Di solito noi emigranti ci confrontiamo con emozioni come la nostalgia, l’assenza, la distanza, la ricerca di senso in un’altrove in cui facciamo, talvolta, fatica a metter radici profonde. Perché anche quando ci sentiamo a casa, finalmente ambientati e tranquilli, d’improvviso altro ci appare il senso, il significato, altra la sensibilità, altre le regole, i codici, i segni, i linguaggi. Basta poco. Uno sguardo imbarazzato, un’occhiata severa, o qualcuno che ti domanda cortesemente di parlare a bassa voce. Basta poco, per capire che si è valicato un limite invisibile, e che questo limite segnala, inesorabile, un’estraneità.

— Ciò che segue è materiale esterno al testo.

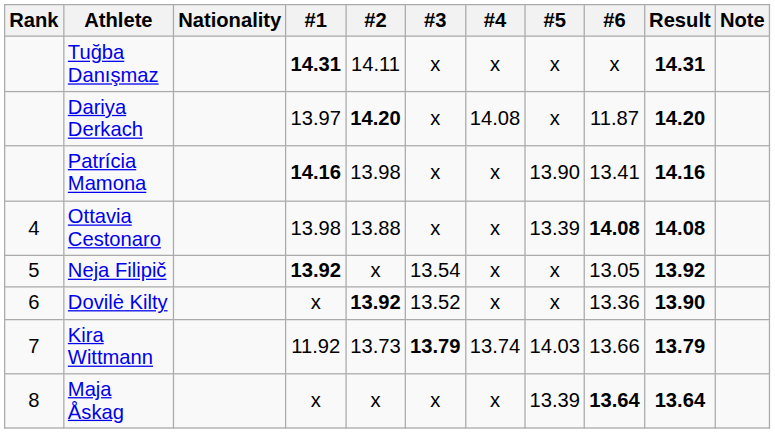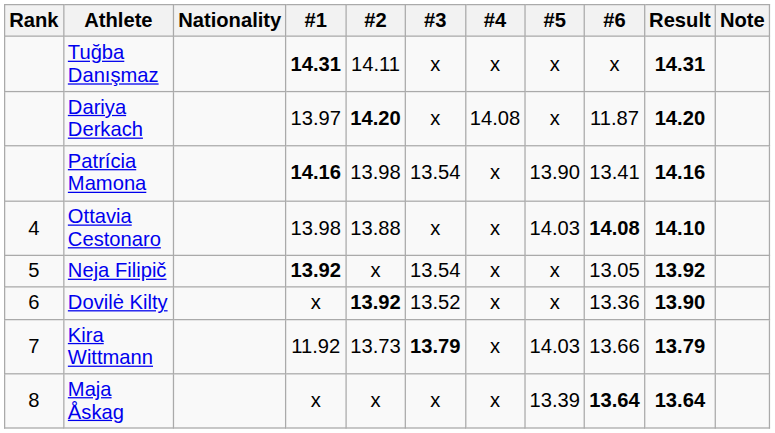Patrícia Mamona | #3: x -> 13.54
Ottavia Cestonaro | #5: 13.39 -> 14.03
Ottavia Cestonaro | Result: 14.08 -> 14.10
Kira Wittmann | #4: 13.74 -> x
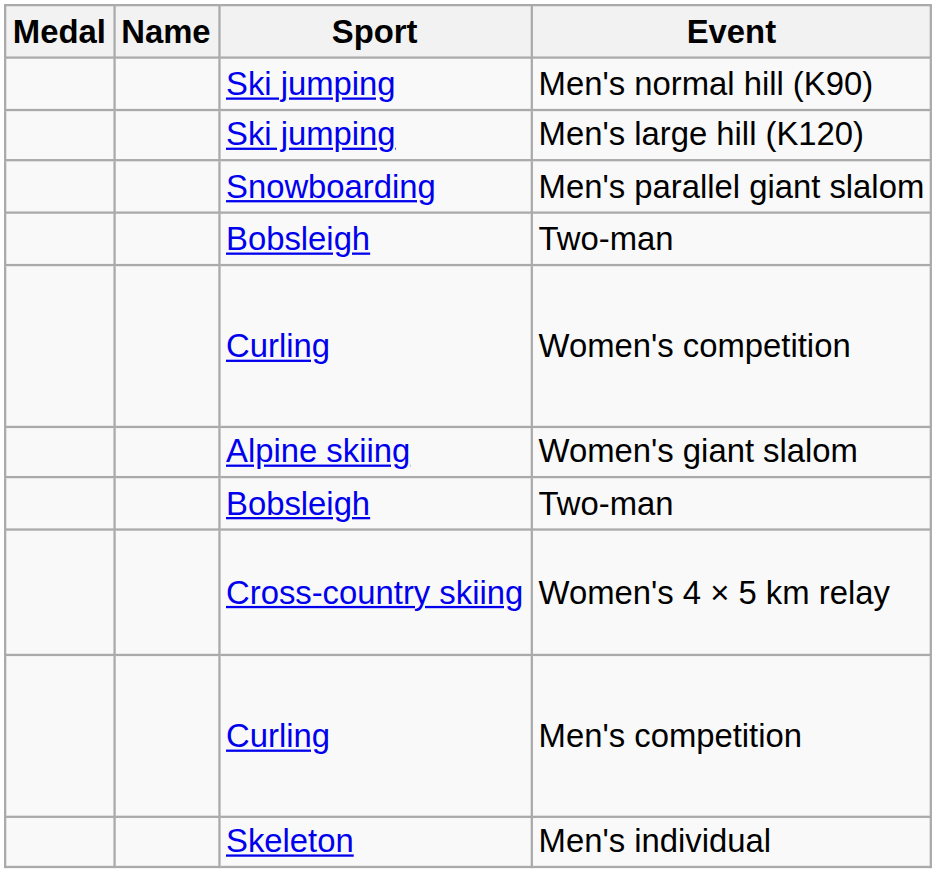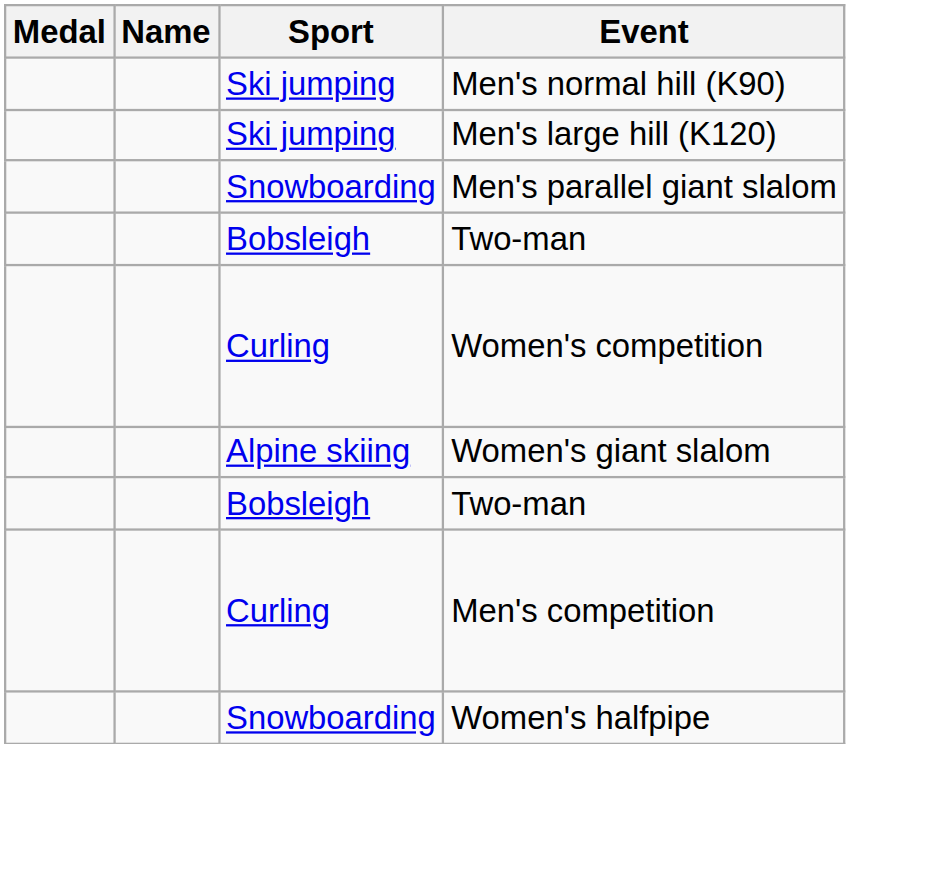- row: Cross-country skiing | Women's 4 × 5 km relay
- row: Skeleton | Men's individual
+ row: Snowboarding | Women's halfpipe
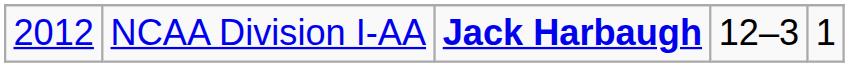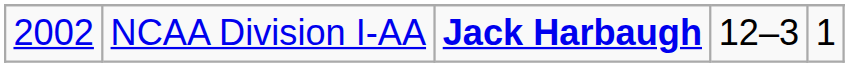NCAA Division I-AA | column 1: 2012 -> 2002
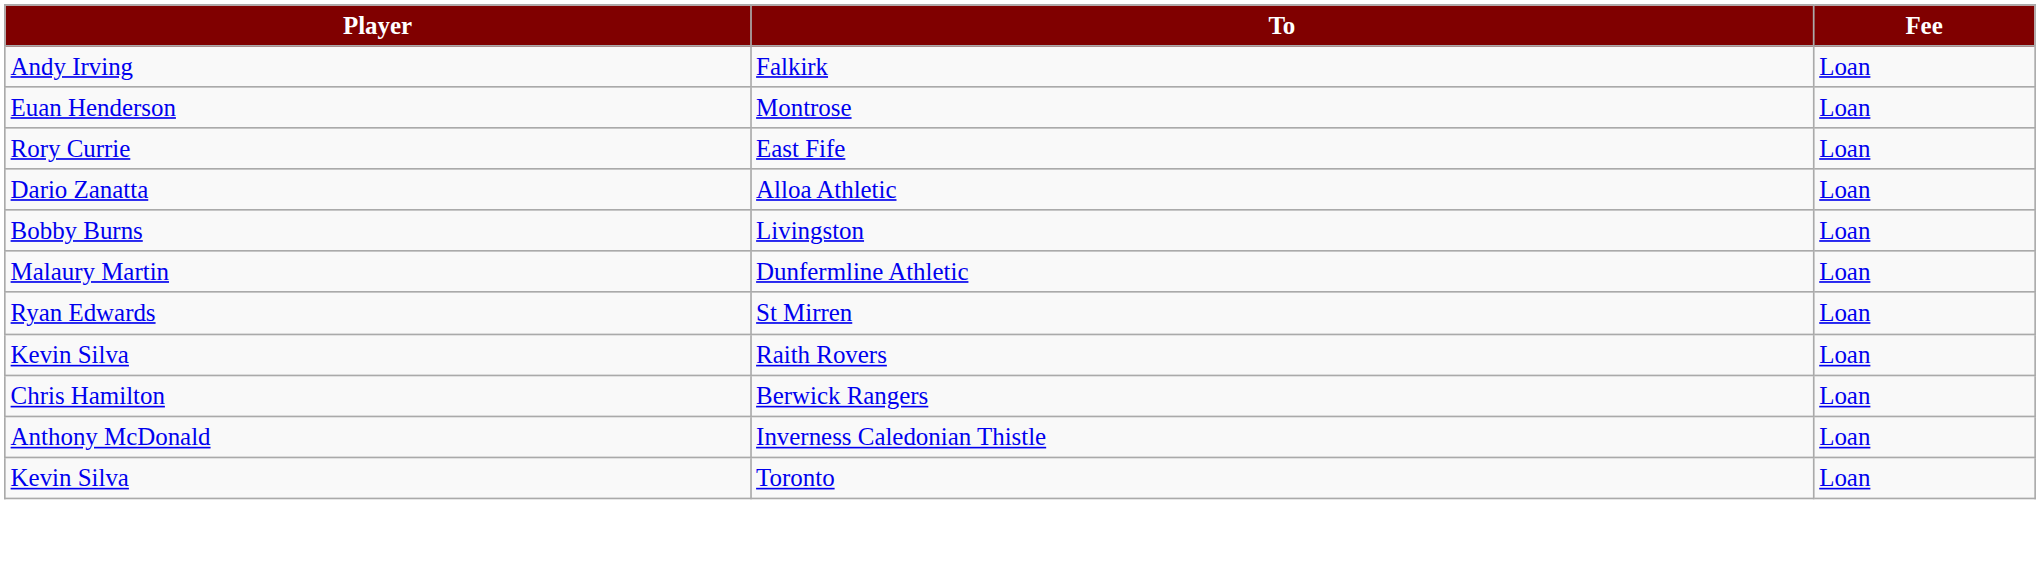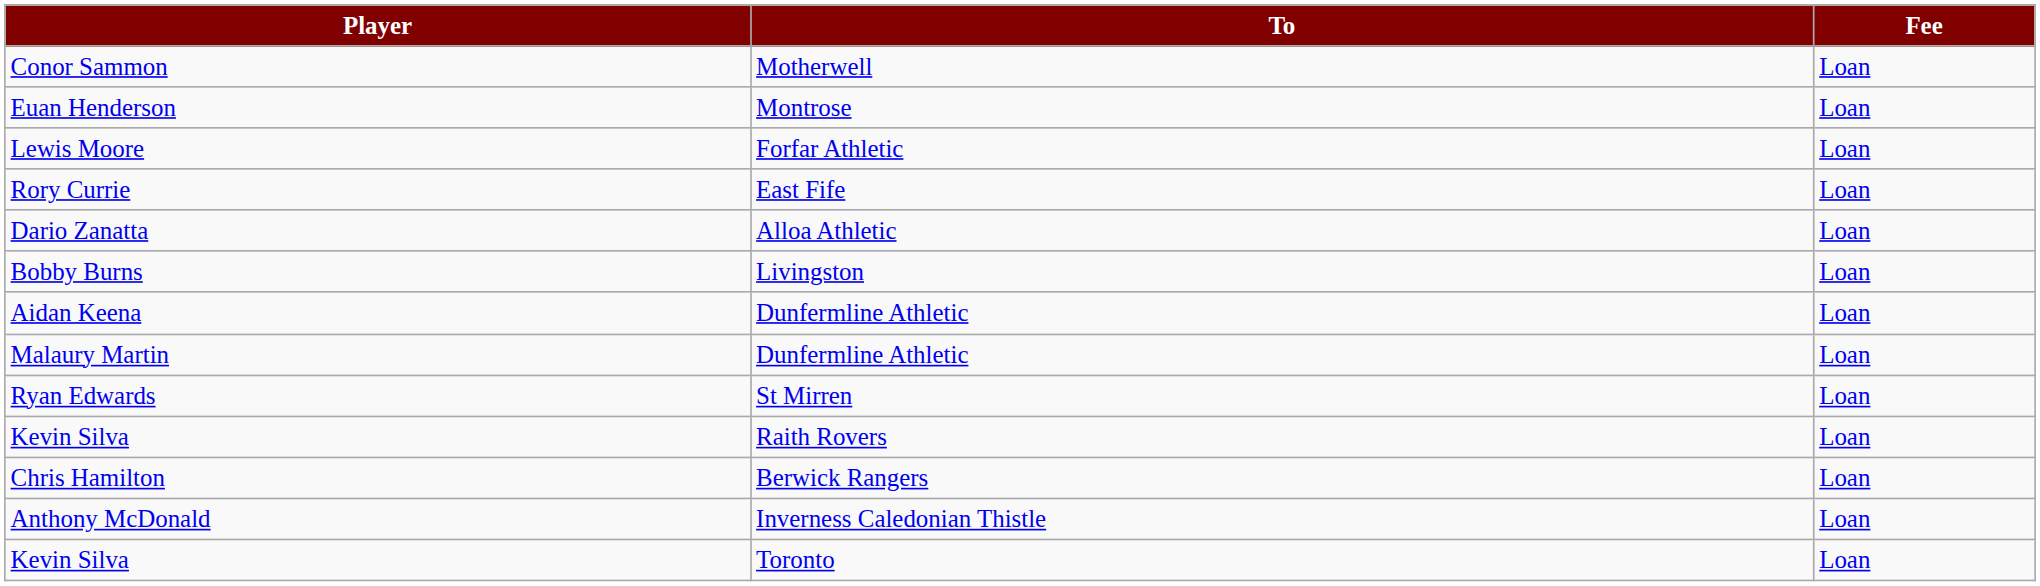+ row: Conor Sammon | Motherwell | Loan
- row: Andy Irving | Falkirk | Loan
+ row: Lewis Moore | Forfar Athletic | Loan
+ row: Aidan Keena | Dunfermline Athletic | Loan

Ultimamente, complice un saggio di Gabriella Turnaturi, mi sono trovata a riflettere sulla complessa architettura della «vergogna» e sulla natura (insospettabilmente) sociale e «identitaria» di questo sentimento. Una comunità, infatti, non solo costruisce il proprio senso e la propria sensibilità collettiva dotandosi di norme e valori, ideali e aspirazioni condivisi, ma definisce anche ciò che debba ritenersi vergognoso e ciò di cui bisogna vergognarsi. Anche la vergogna, insomma, è un’emozione che prevede il comune, l’essere con. «Non siamo mai soli quando proviamo vergogna – spiega la Turnaturi, – non siamo solo noi a decidere quando e come vergognarci». Cercare la vergogna equivale pertanto, in qualche modo, a tastare il polso del senso comune di una comunità e del suo grado di coesione.

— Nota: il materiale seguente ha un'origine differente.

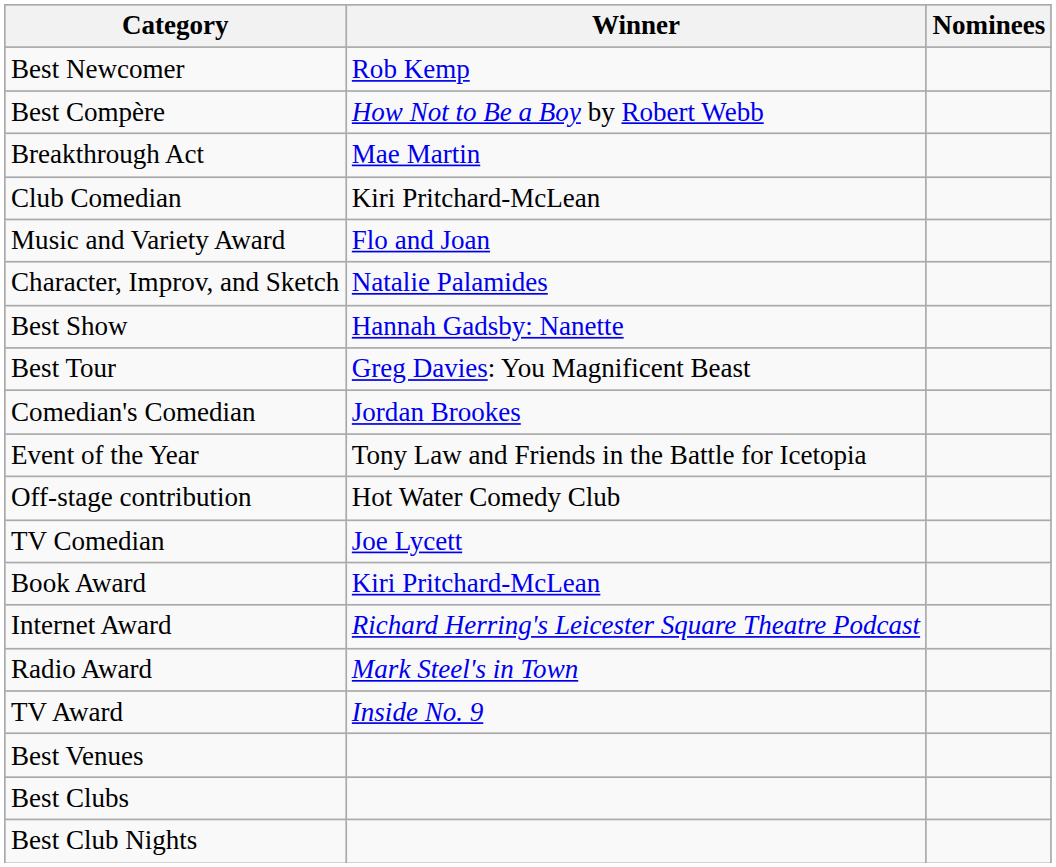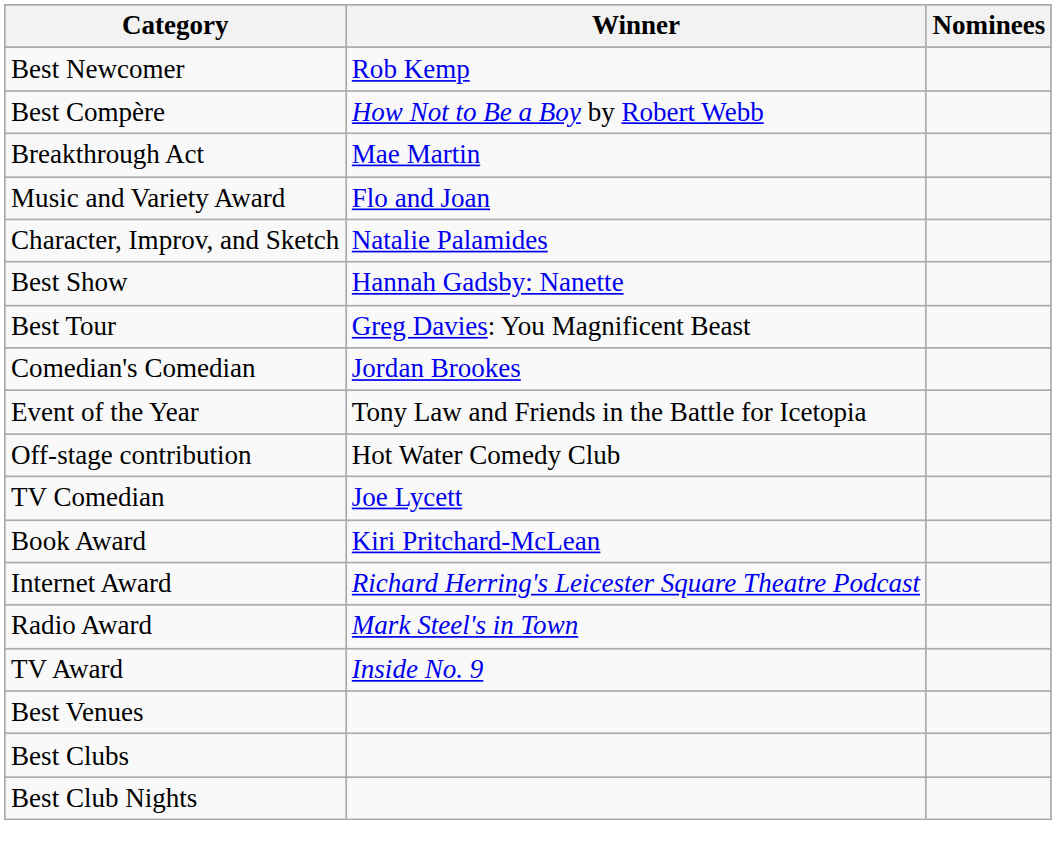- row: Club Comedian | Kiri Pritchard-McLean
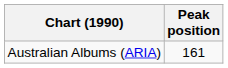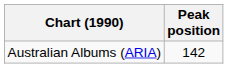Australian Albums (ARIA) | Peak position: 161 -> 142
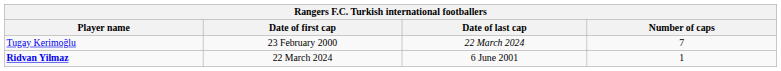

Non ci avevo mai pensato. Non avevo mai riflettuto sul fatto che dipendesse da lei, dalla vergogna, lo spaesamento che prova l’emigrato di fronte a reazioni, esibizioni o al contrario nascondimenti propri della realtà che gli sta di fronte. Il paese a cui si appartiene non è, come usualmente si crede, quello che si ama, ma quello di cui ci si vergogna, ha scritto Carlo Ginzburg. Perché è la vergogna che segnala davvero ed in profondità, come una cartina al tornasole, o magari un campanello d’allarme, lo sguardo dell’altro e, in definitiva, quanto quel posto ci appartiene.